YOUR ASSIGNMENT: Output each line of the data below exactly, omitting any image.

*** Opening MATERIAL PROVIDED ***

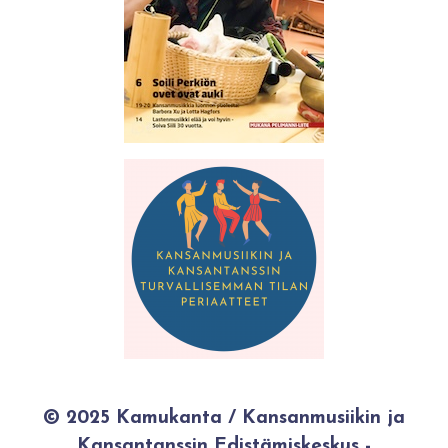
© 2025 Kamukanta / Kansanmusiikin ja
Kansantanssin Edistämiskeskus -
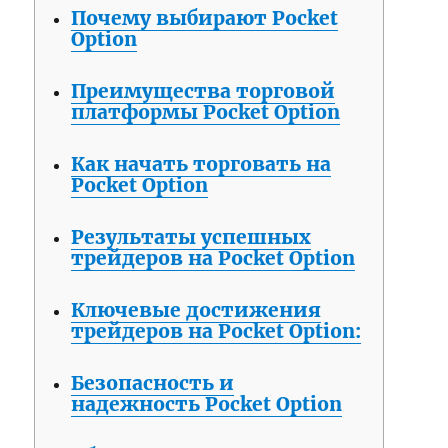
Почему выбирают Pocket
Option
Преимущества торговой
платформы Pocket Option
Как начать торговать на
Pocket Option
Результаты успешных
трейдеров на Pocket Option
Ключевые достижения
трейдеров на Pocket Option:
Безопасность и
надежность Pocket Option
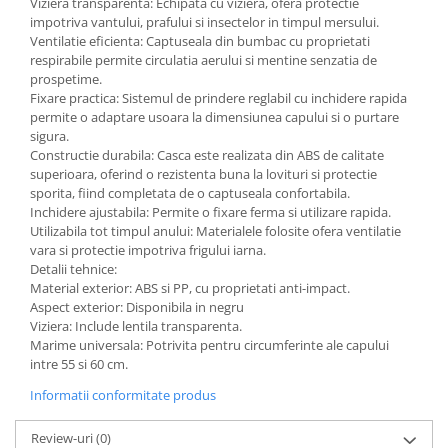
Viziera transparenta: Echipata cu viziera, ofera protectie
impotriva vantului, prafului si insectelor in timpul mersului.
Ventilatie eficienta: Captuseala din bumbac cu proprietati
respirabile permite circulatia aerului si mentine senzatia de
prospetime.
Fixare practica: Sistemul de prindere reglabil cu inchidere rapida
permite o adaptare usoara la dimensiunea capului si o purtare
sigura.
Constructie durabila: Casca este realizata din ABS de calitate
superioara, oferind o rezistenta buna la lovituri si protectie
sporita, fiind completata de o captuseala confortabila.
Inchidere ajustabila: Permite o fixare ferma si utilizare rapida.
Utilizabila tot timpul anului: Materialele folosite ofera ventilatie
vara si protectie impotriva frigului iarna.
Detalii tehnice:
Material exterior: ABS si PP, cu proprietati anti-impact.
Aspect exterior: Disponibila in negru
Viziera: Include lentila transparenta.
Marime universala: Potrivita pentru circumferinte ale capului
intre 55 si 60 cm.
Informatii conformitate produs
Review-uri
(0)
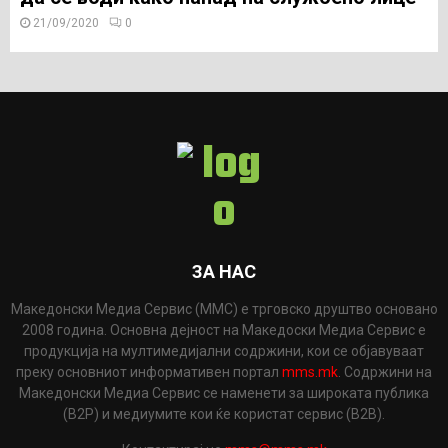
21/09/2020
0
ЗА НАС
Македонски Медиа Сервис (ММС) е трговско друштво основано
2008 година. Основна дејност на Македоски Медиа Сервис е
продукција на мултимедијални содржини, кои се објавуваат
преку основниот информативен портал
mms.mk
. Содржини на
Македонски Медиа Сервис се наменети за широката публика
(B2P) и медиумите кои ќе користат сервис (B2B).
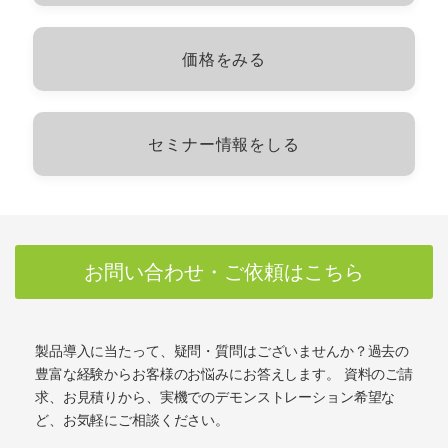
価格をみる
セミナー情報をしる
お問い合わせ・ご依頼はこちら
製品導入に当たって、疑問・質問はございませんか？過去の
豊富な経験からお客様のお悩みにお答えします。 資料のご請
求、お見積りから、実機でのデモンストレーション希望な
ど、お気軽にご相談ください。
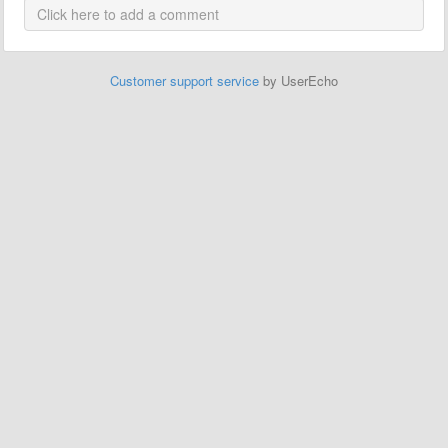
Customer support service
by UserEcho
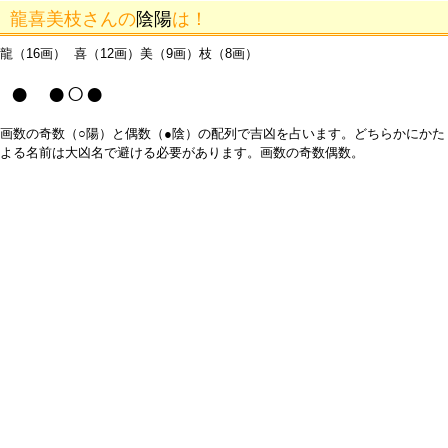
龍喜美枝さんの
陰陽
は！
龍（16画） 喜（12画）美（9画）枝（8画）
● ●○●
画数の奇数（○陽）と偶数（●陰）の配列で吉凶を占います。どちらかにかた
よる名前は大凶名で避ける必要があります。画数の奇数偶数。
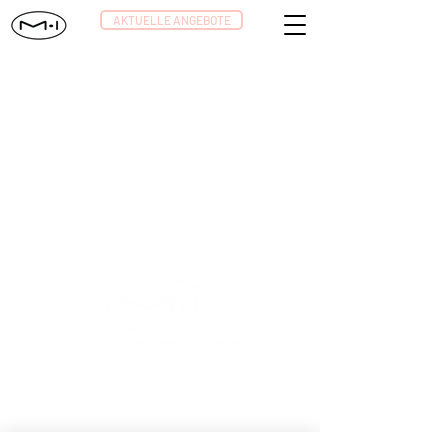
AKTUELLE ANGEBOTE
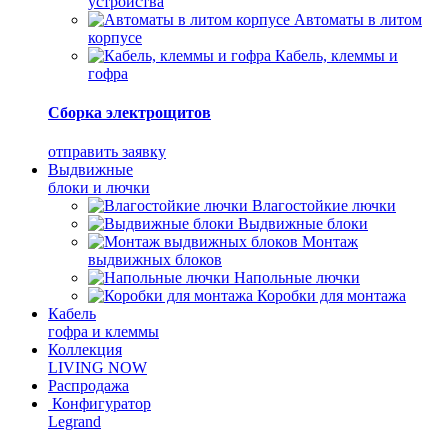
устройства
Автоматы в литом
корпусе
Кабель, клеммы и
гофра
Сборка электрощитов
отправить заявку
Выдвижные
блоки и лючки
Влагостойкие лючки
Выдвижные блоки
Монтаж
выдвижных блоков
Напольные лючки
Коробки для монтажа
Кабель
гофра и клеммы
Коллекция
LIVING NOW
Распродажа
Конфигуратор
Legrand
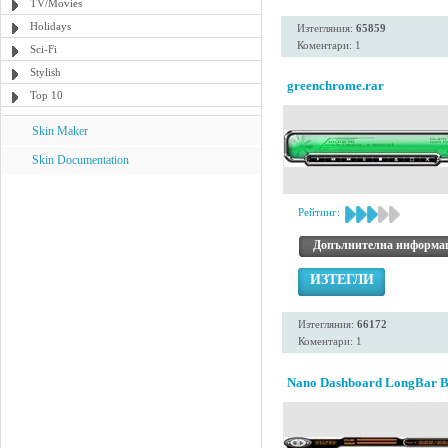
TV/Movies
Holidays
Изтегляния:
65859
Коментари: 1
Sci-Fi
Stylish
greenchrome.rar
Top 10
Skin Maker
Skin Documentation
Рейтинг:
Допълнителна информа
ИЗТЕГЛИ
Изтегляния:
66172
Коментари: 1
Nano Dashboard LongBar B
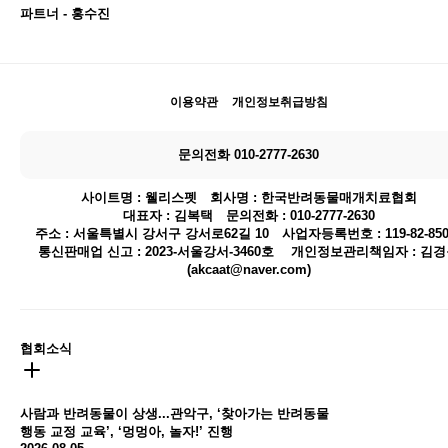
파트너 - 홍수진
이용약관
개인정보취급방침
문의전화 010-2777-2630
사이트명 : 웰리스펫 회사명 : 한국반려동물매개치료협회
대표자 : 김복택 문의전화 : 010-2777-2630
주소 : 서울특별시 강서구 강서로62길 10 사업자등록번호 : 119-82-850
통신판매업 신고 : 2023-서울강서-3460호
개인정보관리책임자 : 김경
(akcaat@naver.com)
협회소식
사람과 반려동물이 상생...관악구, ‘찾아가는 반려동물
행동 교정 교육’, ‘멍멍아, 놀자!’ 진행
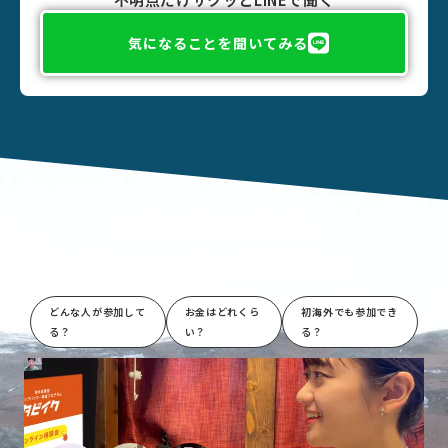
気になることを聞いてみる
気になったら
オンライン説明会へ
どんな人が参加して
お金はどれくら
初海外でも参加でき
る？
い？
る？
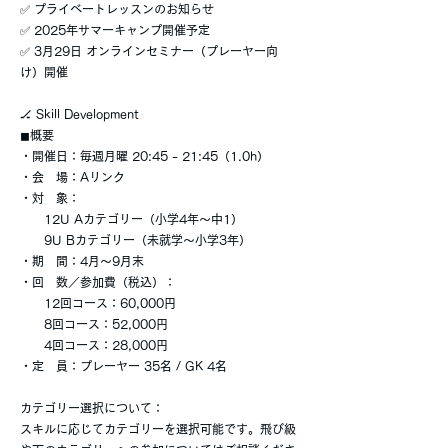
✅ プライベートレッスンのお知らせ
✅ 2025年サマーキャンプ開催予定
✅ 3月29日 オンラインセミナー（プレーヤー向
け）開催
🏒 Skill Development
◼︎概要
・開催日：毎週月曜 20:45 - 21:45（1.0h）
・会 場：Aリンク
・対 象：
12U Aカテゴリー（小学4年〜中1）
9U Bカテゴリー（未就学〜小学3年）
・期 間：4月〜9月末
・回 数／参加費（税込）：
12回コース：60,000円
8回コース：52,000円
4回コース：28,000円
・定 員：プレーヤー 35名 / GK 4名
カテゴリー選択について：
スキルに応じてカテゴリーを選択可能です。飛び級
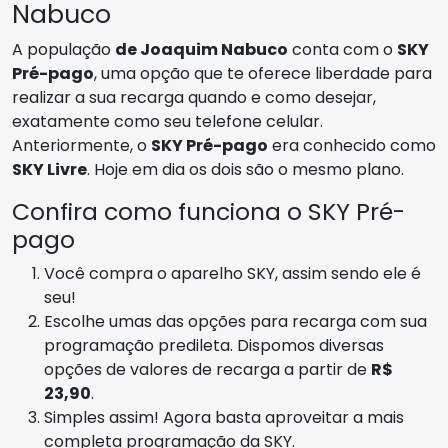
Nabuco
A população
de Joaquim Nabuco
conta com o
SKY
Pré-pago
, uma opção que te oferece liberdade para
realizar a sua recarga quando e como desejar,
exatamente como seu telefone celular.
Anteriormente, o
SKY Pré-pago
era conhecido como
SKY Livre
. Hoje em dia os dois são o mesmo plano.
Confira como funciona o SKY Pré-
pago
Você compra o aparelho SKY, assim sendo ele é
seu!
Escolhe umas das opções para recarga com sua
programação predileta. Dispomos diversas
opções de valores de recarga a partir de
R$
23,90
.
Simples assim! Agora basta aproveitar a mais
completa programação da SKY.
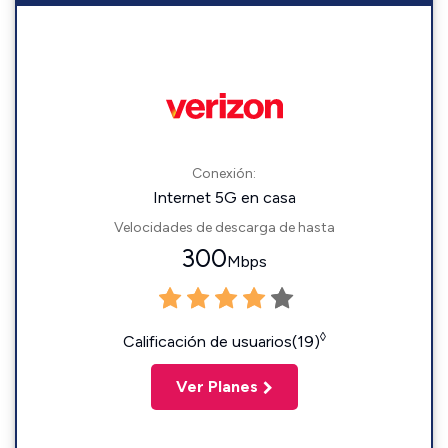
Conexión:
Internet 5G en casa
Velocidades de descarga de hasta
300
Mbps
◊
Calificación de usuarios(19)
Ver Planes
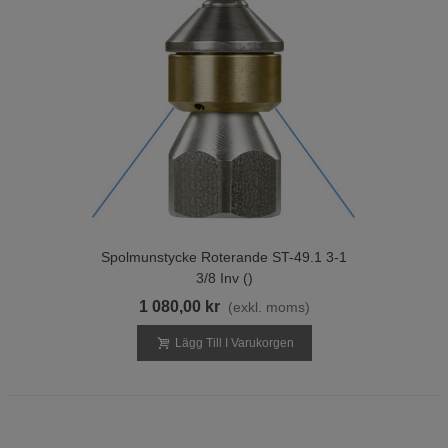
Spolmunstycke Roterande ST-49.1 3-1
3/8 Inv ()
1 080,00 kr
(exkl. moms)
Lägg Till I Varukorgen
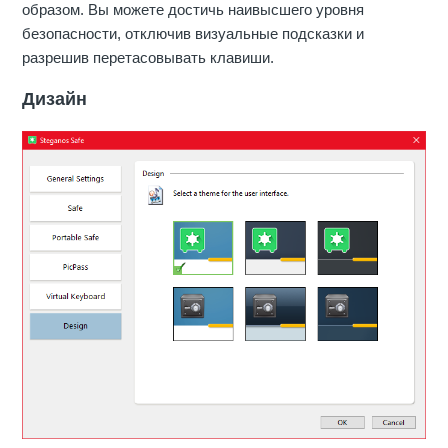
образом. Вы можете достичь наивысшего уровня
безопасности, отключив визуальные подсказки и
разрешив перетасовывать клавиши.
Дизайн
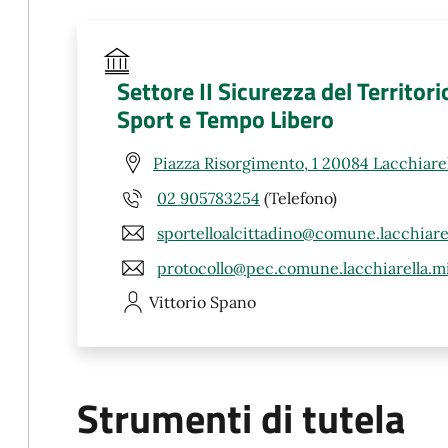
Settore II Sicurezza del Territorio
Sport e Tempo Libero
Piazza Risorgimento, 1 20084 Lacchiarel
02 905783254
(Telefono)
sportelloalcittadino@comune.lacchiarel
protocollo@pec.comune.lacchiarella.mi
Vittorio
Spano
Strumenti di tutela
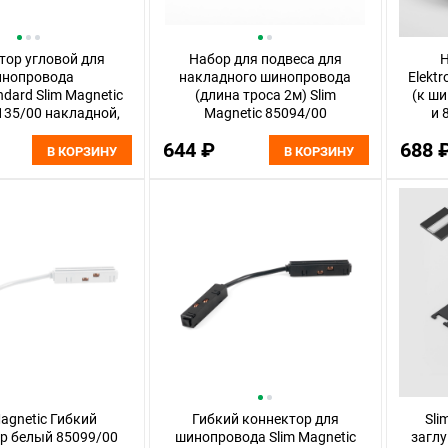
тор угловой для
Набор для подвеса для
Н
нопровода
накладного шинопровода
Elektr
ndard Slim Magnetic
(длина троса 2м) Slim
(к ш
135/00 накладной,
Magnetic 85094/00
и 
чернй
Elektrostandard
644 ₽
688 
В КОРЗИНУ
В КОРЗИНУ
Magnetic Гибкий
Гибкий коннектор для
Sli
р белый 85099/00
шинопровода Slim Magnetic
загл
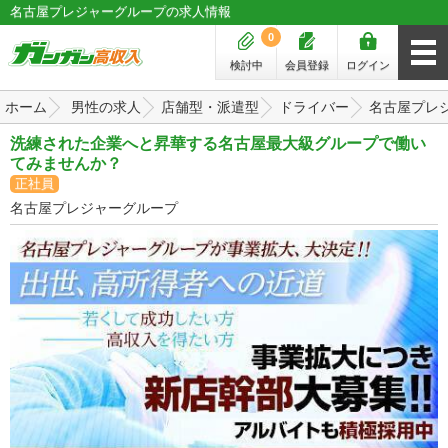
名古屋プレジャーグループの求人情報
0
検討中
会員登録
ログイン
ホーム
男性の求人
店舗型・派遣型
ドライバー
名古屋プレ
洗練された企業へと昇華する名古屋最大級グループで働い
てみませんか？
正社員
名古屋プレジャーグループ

*** Closing MATERIAL PROVIDED ***

SOLUTION FOR THIS TASK:
© 2025 Kamukanta / Kansanmusiikin ja
Kansantanssin Edistämiskeskus -
Почему выбирают Pocket
Option
Преимущества торговой
платформы Pocket Option
Как начать торговать на
Pocket Option
Результаты успешных
трейдеров на Pocket Option
Ключевые достижения
трейдеров на Pocket Option:
Безопасность и
надежность Pocket Option
Viziera transparenta: Echipata cu viziera, ofera protectie
impotriva vantului, prafului si insectelor in timpul mersului.
Ventilatie eficienta: Captuseala din bumbac cu proprietati
respirabile permite circulatia aerului si mentine senzatia de
prospetime.
Fixare practica: Sistemul de prindere reglabil cu inchidere rapida
permite o adaptare usoara la dimensiunea capului si o purtare
sigura.
Constructie durabila: Casca este realizata din ABS de calitate
superioara, oferind o rezistenta buna la lovituri si protectie
sporita, fiind completata de o captuseala confortabila.
Inchidere ajustabila: Permite o fixare ferma si utilizare rapida.
Utilizabila tot timpul anului: Materialele folosite ofera ventilatie
vara si protectie impotriva frigului iarna.
Detalii tehnice:
Material exterior: ABS si PP, cu proprietati anti-impact.
Aspect exterior: Disponibila in negru
Viziera: Include lentila transparenta.
Marime universala: Potrivita pentru circumferinte ale capului
intre 55 si 60 cm.
Informatii conformitate produs
Review-uri
(0)
21/09/2020
0
ЗА НАС
Македонски Медиа Сервис (ММС) е трговско друштво основано
2008 година. Основна дејност на Македоски Медиа Сервис е
продукција на мултимедијални содржини, кои се објавуваат
преку основниот информативен портал
mms.mk
. Содржини на
Македонски Медиа Сервис се наменети за широката публика
(B2P) и медиумите кои ќе користат сервис (B2B).
価格をみる
セミナー情報をしる
お問い合わせ・ご依頼はこちら
製品導入に当たって、疑問・質問はございませんか？過去の
豊富な経験からお客様のお悩みにお答えします。 資料のご請
求、お見積りから、実機でのデモンストレーション希望な
ど、お気軽にご相談ください。
Customer support service
by UserEcho
龍喜美枝さんの
陰陽
は！
龍（16画） 喜（12画）美（9画）枝（8画）
● ●○●
画数の奇数（○陽）と偶数（●陰）の配列で吉凶を占います。どちらかにかた
よる名前は大凶名で避ける必要があります。画数の奇数偶数。
AKTUELLE ANGEBOTE
устройства
Автоматы в литом
корпусе
Кабель, клеммы и
гофра
Сборка электрощитов
отправить заявку
Выдвижные
блоки и лючки
Влагостойкие лючки
Выдвижные блоки
Монтаж
выдвижных блоков
Напольные лючки
Коробки для монтажа
Кабель
гофра и клеммы
Коллекция
LIVING NOW
Распродажа
Конфигуратор
Legrand
TV/Movies
Holidays
Изтегляния:
65859
Коментари: 1
Sci-Fi
Stylish
greenchrome.rar
Top 10
Skin Maker
Skin Documentation
Рейтинг:
Допълнителна информа
ИЗТЕГЛИ
Изтегляния:
66172
Коментари: 1
Nano Dashboard LongBar B
파트너 - 홍수진
이용약관
개인정보취급방침
문의전화 010-2777-2630
사이트명 : 웰리스펫 회사명 : 한국반려동물매개치료협회
대표자 : 김복택 문의전화 : 010-2777-2630
주소 : 서울특별시 강서구 강서로62길 10 사업자등록번호 : 119-82-850
통신판매업 신고 : 2023-서울강서-3460호
개인정보관리책임자 : 김경
(akcaat@naver.com)
협회소식
사람과 반려동물이 상생...관악구, ‘찾아가는 반려동물
행동 교정 교육’, ‘멍멍아, 놀자!’ 진행
気になることを聞いてみる
気になったら
オンライン説明会へ
どんな人が参加して
お金はどれくら
初海外でも参加でき
る？
い？
る？
✅ プライベートレッスンのお知らせ
✅ 2025年サマーキャンプ開催予定
✅ 3月29日 オンラインセミナー（プレーヤー向
け）開催
🏒 Skill Development
◼︎概要
・開催日：毎週月曜 20:45 - 21:45（1.0h）
・会 場：Aリンク
・対 象：
12U Aカテゴリー（小学4年〜中1）
9U Bカテゴリー（未就学〜小学3年）
・期 間：4月〜9月末
・回 数／参加費（税込）：
12回コース：60,000円
8回コース：52,000円
4回コース：28,000円
・定 員：プレーヤー 35名 / GK 4名
カテゴリー選択について：
スキルに応じてカテゴリーを選択可能です。飛び級
Nabuco
A população
de Joaquim Nabuco
conta com o
SKY
Pré-pago
, uma opção que te oferece liberdade para
realizar a sua recarga quando e como desejar,
exatamente como seu telefone celular.
Anteriormente, o
SKY Pré-pago
era conhecido como
SKY Livre
. Hoje em dia os dois são o mesmo plano.
Confira como funciona o SKY Pré-
pago
Você compra o aparelho SKY, assim sendo ele é
seu!
Escolhe umas das opções para recarga com sua
programação predileta. Dispomos diversas
opções de valores de recarga a partir de
R$
23,90
.
Simples assim! Agora basta aproveitar a mais
completa programação da SKY.
Conexión:
Internet 5G en casa
Velocidades de descarga de hasta
300
Mbps
◊
Calificación de usuarios(19)
Ver Planes
Spolmunstycke Roterande ST-49.1 3-1
3/8 Inv ()
1 080,00 kr
(exkl. moms)
Lägg Till I Varukorgen
образом. Вы можете достичь наивысшего уровня
безопасности, отключив визуальные подсказки и
разрешив перетасовывать клавиши.
Дизайн
Settore II Sicurezza del Territorio
Sport e Tempo Libero
Piazza Risorgimento, 1 20084 Lacchiarel
02 905783254
(Telefono)
sportelloalcittadino@comune.lacchiarel
protocollo@pec.comune.lacchiarella.mi
Vittorio
Spano
Strumenti di tutela
тор угловой для
Набор для подвеса для
Н
нопровода
накладного шинопровода
Elektr
ndard Slim Magnetic
(длина троса 2м) Slim
(к ш
135/00 накладной,
Magnetic 85094/00
и 
чернй
Elektrostandard
644 ₽
688 
В КОРЗИНУ
В КОРЗИНУ
Magnetic Гибкий
Гибкий коннектор для
Sli
р белый 85099/00
шинопровода Slim Magnetic
загл
名古屋プレジャーグループの求人情報
0
検討中
会員登録
ログイン
ホーム
男性の求人
店舗型・派遣型
ドライバー
名古屋プレ
洗練された企業へと昇華する名古屋最大級グループで働い
てみませんか？
正社員
名古屋プレジャーグループ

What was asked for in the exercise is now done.